The point is, that life in general is not deterministic and certain and rule-based. This is where the great divide lies between the subject of mathematics and the practice of statistics. Generally in mathematics you can find an answer and even check that it is correct. Or you can show that there is no answer (as happened in one of our national exams in 2012!). But often in statistics there is no clear answer. Sometimes it even depends on the context. This does not sit well with some mathematics teachers.
In operations research there is an interesting tension between optimisers and people who use heuristics. Optimisers love to say that they have the optimal solution to the problem. The non-optimisers like to point out that the problem solved optimally, is so far removed from the actual problem, that all it provides is an upper or lower bound to a practical solution to the actual real-life problem situation.
Judgment calls occur all through the mathematical decision sciences. They include
A comment from a maths teacher on my post regarding the Central Limit Theorem included the following: “The questions that continue to irk me are i) how do you know when to make the call? ii) What are the errors involved in making such a call? I suppose that Hypothesis testing along with p-values took care of such issues and offered some form of security in accepting or rejecting such a hypothesis. I am just a little worried that objectivity is being lost, with personal interpretation being the prevailing arbiter which seems inadequate.”

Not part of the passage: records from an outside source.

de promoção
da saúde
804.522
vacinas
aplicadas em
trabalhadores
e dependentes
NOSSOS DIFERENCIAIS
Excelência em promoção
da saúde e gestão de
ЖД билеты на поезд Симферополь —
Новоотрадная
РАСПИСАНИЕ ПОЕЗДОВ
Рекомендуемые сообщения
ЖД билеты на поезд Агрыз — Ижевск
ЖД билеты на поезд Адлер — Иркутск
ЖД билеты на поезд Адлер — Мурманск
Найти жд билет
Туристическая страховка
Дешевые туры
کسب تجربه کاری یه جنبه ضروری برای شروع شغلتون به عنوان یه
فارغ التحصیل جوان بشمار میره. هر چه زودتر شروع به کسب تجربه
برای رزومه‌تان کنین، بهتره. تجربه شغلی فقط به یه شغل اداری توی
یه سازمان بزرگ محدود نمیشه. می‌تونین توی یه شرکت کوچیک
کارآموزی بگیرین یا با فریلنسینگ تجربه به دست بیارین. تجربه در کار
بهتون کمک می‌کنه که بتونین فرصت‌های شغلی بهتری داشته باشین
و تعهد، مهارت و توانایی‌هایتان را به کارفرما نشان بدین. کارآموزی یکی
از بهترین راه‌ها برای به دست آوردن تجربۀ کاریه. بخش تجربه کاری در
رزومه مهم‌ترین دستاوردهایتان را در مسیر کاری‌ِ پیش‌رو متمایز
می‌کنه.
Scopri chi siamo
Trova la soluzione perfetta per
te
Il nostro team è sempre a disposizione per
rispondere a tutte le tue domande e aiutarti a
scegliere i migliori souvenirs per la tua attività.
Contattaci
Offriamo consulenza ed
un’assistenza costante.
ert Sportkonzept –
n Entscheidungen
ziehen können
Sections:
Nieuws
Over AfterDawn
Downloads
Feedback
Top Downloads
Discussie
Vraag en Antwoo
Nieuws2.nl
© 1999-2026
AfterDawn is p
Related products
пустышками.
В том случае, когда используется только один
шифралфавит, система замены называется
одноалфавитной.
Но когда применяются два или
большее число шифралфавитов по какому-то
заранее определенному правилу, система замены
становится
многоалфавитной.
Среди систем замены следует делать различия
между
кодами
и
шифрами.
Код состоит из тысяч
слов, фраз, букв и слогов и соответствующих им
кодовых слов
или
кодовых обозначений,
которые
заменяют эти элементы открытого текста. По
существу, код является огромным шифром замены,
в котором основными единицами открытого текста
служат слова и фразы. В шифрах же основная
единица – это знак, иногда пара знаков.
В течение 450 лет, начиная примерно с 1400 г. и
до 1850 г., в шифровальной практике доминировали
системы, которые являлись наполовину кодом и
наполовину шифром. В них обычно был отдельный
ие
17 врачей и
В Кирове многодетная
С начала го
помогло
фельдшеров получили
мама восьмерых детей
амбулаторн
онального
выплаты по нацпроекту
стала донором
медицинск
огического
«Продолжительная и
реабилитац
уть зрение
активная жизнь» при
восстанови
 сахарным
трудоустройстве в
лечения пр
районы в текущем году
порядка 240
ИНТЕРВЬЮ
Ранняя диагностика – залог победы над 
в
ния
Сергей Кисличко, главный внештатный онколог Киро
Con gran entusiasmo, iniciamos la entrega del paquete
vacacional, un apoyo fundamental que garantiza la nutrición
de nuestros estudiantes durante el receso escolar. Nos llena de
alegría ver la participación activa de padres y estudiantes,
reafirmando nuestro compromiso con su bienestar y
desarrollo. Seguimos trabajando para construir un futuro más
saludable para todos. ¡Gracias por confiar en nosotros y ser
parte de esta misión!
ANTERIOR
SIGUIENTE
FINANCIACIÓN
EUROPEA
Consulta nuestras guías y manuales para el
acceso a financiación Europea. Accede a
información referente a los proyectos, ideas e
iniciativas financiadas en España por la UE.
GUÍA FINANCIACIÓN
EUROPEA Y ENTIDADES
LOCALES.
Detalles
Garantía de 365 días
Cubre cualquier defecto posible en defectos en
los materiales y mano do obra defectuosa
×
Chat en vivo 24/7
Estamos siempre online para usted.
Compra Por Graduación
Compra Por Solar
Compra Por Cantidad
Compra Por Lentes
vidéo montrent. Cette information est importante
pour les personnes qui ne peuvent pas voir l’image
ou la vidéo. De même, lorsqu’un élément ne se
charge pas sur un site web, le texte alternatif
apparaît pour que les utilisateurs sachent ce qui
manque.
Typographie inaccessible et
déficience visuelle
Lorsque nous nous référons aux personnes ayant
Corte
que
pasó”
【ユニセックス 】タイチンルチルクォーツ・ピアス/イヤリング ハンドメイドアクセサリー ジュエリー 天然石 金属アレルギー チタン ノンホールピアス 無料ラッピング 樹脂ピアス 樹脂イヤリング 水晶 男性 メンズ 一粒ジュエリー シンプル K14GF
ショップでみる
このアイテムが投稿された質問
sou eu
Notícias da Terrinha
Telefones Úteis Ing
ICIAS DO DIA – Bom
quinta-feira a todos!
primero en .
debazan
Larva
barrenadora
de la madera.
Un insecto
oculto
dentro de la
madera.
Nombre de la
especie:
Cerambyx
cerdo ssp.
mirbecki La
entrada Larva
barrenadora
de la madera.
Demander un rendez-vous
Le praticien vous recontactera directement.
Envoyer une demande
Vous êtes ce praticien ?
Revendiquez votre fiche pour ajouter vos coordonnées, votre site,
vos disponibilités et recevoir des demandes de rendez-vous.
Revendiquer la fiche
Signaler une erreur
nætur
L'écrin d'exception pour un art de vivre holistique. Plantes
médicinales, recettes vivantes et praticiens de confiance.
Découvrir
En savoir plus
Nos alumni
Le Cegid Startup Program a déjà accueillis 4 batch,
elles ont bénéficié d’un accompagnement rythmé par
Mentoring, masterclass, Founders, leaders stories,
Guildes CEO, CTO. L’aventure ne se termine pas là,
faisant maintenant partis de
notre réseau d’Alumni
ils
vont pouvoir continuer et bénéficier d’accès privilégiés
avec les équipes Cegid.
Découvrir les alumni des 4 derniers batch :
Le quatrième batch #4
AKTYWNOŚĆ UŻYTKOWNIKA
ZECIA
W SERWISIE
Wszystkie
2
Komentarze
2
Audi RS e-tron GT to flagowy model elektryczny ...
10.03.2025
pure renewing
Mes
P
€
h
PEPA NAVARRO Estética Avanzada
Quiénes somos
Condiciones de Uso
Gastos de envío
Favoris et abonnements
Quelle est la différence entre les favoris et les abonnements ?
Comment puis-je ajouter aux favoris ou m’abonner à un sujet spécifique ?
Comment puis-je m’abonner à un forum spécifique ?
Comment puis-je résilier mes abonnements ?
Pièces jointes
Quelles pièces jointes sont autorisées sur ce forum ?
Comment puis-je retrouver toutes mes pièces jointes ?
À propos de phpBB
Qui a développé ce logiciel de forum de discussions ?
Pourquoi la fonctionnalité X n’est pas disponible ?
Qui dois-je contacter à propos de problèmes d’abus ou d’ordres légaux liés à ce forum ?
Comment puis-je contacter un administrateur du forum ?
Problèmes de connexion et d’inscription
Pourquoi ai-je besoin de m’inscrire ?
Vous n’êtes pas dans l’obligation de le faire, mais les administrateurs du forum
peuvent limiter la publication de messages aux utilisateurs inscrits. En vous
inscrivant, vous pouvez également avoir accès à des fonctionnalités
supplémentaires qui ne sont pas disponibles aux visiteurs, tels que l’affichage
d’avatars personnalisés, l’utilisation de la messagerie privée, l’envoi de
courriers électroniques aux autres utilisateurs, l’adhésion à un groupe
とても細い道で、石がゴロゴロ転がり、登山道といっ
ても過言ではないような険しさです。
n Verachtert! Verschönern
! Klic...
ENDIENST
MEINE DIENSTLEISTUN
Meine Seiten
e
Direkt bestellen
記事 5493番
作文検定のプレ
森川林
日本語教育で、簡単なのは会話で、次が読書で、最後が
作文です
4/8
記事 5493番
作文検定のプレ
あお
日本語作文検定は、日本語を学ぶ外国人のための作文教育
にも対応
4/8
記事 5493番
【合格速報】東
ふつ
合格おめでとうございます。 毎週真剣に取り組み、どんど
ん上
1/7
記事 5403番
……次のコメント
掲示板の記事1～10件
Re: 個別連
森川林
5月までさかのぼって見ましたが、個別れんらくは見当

These are very real concerns, and reflect the mathematical desire for correctness and security. But I propose that the security was an illusion in the first place. There has always been personal interpretation.Informal inference is a nice introduction to help us understand that. And in fact it would be a good opportunity for lively discussion in a statistics class.
With bootstrapping methods we don’t have any less information than we did using the Central Limit Theorem. We just haven’t assumed normality or independence. There was no security. There was the idea that with a 95% confidence interval, for example, we are 95% sure that we contain the true population value. I wonder how often we realised that 1 in 20 times we were just plain wrong, and in quite a few instances the population parameter would be far from the centre of the interval.
The hopeful thing about teaching statistics via bootstrapping, is that by demystifying it we may be able to inject some more healthy scepticism into the populace.
2 Comments
My biggest stumbling block as a student was learning when to put in an approximation, and what approximation to use. Even in something straightforward like Stirling’s Approximation … well, it wasn’t clear to me why this was a good enough approximation and something else was not.
I’m better at it, now, but at least in my experience there wasn’t quite enough explanation of how to pick approximations and what order to accept, and statistics offers all these points where it’s really needed.
Regarding 95% confidence limits being “wrong” 1 in 20 times, my experience is that clients interpret 95% intervals as 100% intervals. I recall one coming back to me when an interval has been shown to have “failed” and asking “what went wrong?” So, in most cases I add and subtract 3 standard errors instead of 2 – which makes it a 100% interval for all practical purposes!